### Bounding box prediction data
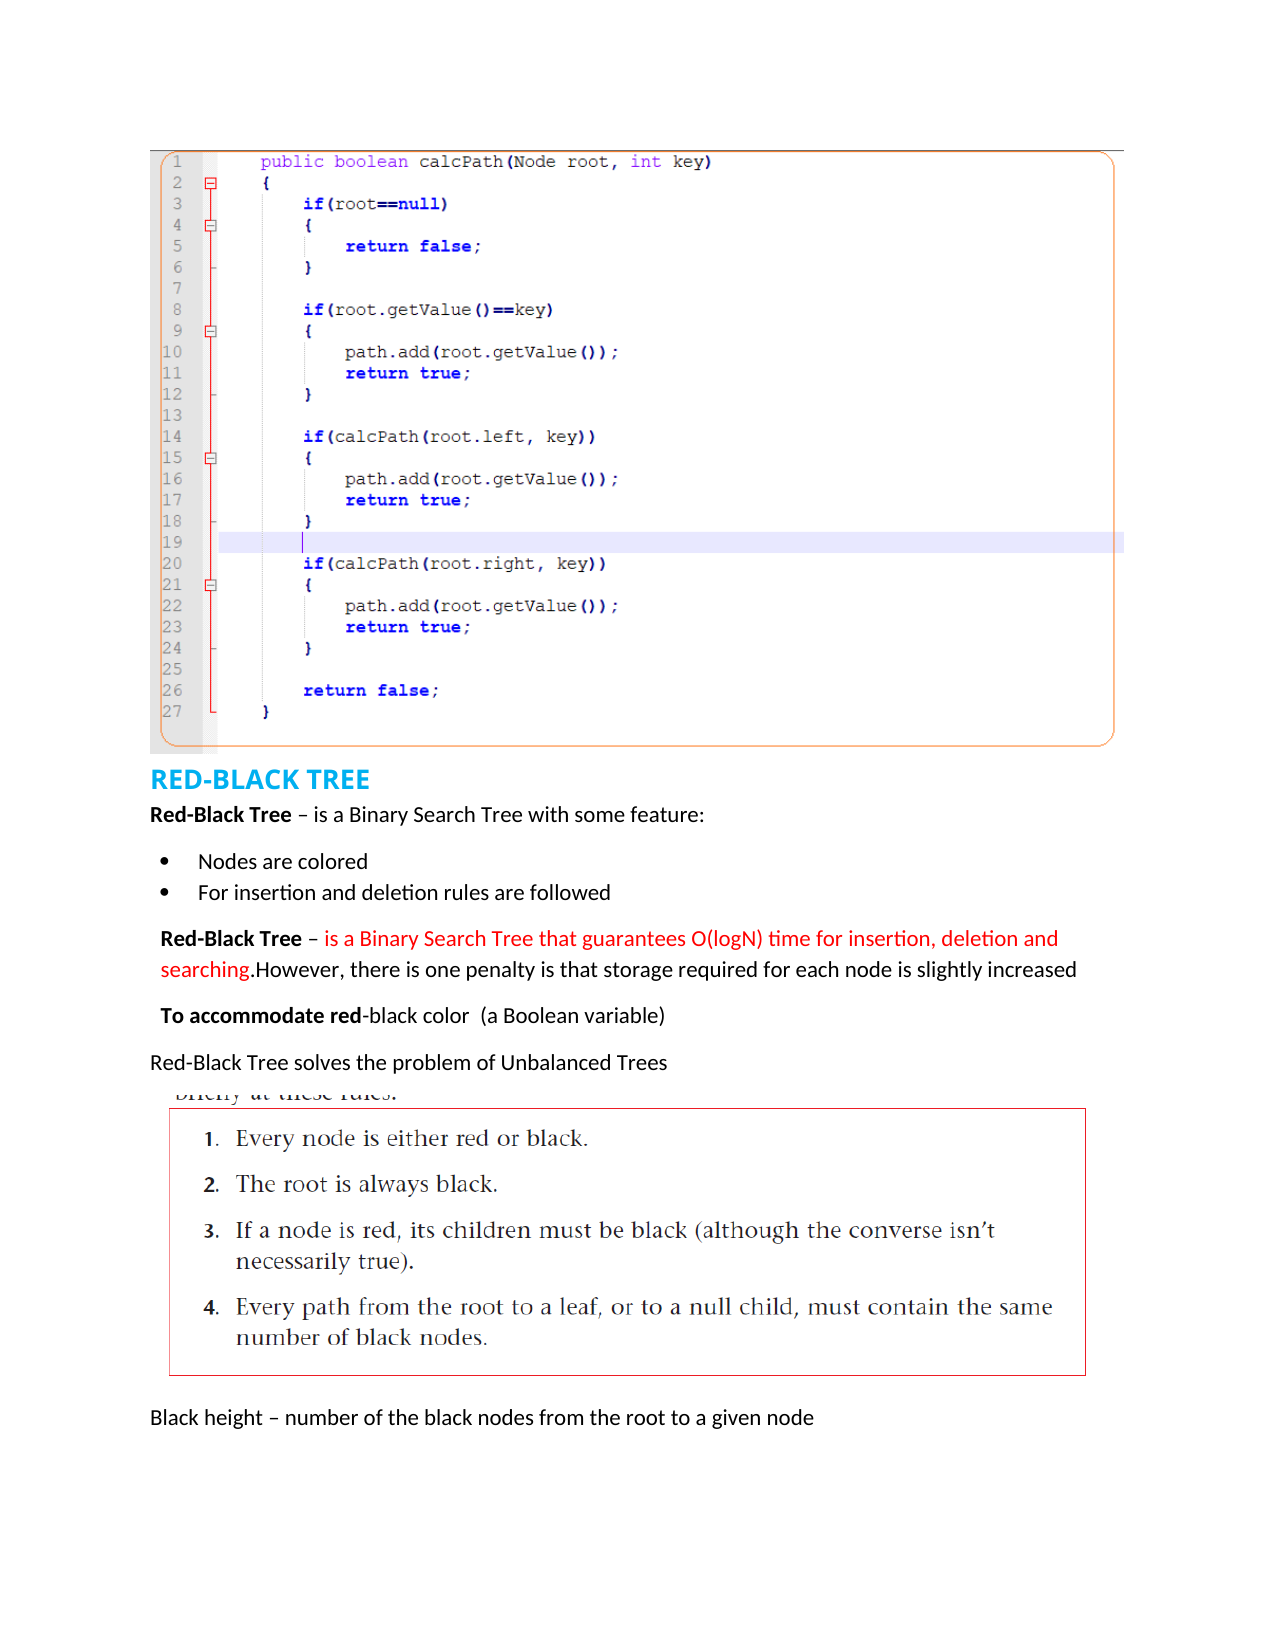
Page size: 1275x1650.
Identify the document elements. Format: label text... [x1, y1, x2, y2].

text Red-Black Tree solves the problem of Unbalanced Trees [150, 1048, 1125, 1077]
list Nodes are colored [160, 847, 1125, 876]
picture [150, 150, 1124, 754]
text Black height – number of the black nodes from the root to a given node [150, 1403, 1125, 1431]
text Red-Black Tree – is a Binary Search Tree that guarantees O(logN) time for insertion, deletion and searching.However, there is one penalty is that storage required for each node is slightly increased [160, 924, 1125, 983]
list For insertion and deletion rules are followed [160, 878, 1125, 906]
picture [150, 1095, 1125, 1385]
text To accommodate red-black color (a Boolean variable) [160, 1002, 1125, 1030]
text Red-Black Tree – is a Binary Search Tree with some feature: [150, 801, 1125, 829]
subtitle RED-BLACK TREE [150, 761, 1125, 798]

### Task goal
Your answer is the line containing "Identify the document" plus every line after it through the end of the entries, given again exactly and alone.

### Your solution
Identify the document elements. Format: label text... [x1, y1, x2, y2].

text Red-Black Tree solves the problem of Unbalanced Trees [150, 1048, 1125, 1077]
list Nodes are colored [160, 847, 1125, 876]
picture [150, 150, 1124, 754]
text Black height – number of the black nodes from the root to a given node [150, 1403, 1125, 1431]
text Red-Black Tree – is a Binary Search Tree that guarantees O(logN) time for insertion, deletion and searching.However, there is one penalty is that storage required for each node is slightly increased [160, 924, 1125, 983]
list For insertion and deletion rules are followed [160, 878, 1125, 906]
picture [150, 1095, 1125, 1385]
text To accommodate red-black color (a Boolean variable) [160, 1002, 1125, 1030]
text Red-Black Tree – is a Binary Search Tree with some feature: [150, 801, 1125, 829]
subtitle RED-BLACK TREE [150, 761, 1125, 798]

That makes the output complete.